» DESCRIPTION OF THE TASK
Convert the rows from the line containing "pose: elev=76.0 azim=343.6" up to and including the line containing "Dot at: (242, 201)" into a JSON list of strings, one string per line, leaving out blank lines.

» SUPPLIED RECORDS
>> begin

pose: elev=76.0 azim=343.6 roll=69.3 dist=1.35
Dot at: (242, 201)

>> end
>> begin

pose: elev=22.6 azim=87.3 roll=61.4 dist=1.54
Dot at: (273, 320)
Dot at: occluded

>> end
>> begin

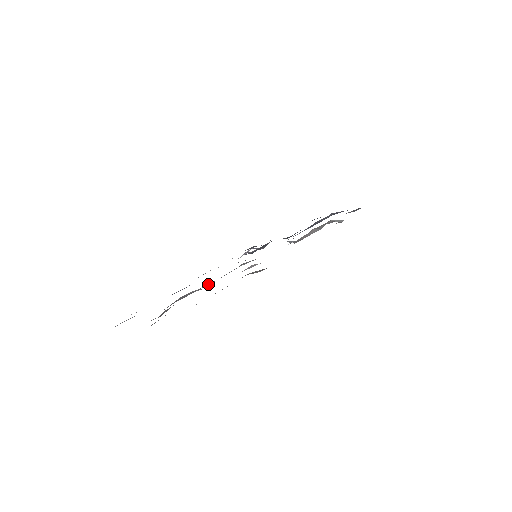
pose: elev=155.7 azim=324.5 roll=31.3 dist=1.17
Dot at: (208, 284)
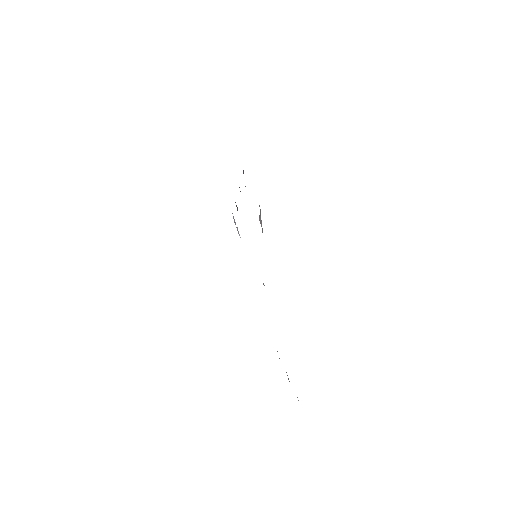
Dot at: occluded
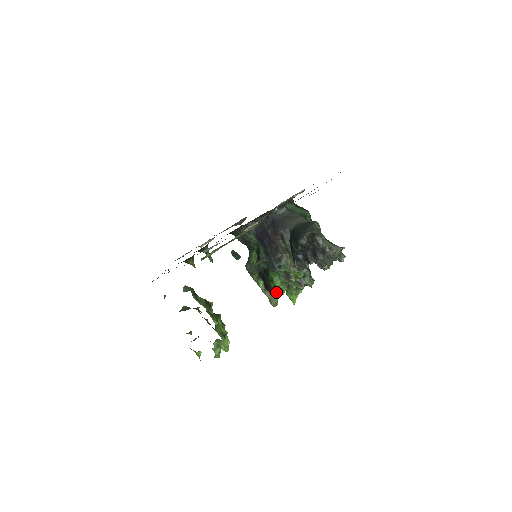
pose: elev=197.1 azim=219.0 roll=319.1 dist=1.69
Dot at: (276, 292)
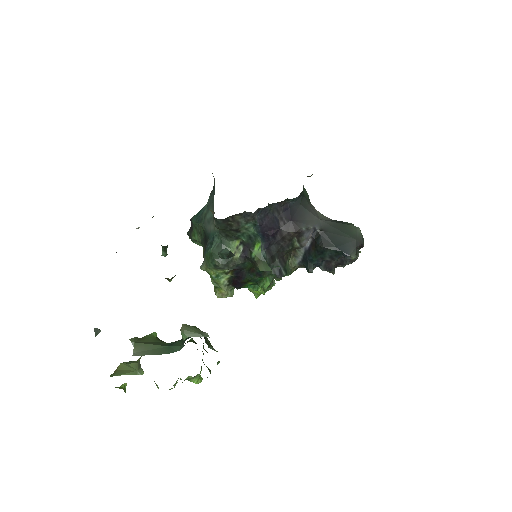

>> end

» SOLVED EXERCISE
[
  "pose: elev=76.0 azim=343.6 roll=69.3 dist=1.35",
  "Dot at: (242, 201)"
]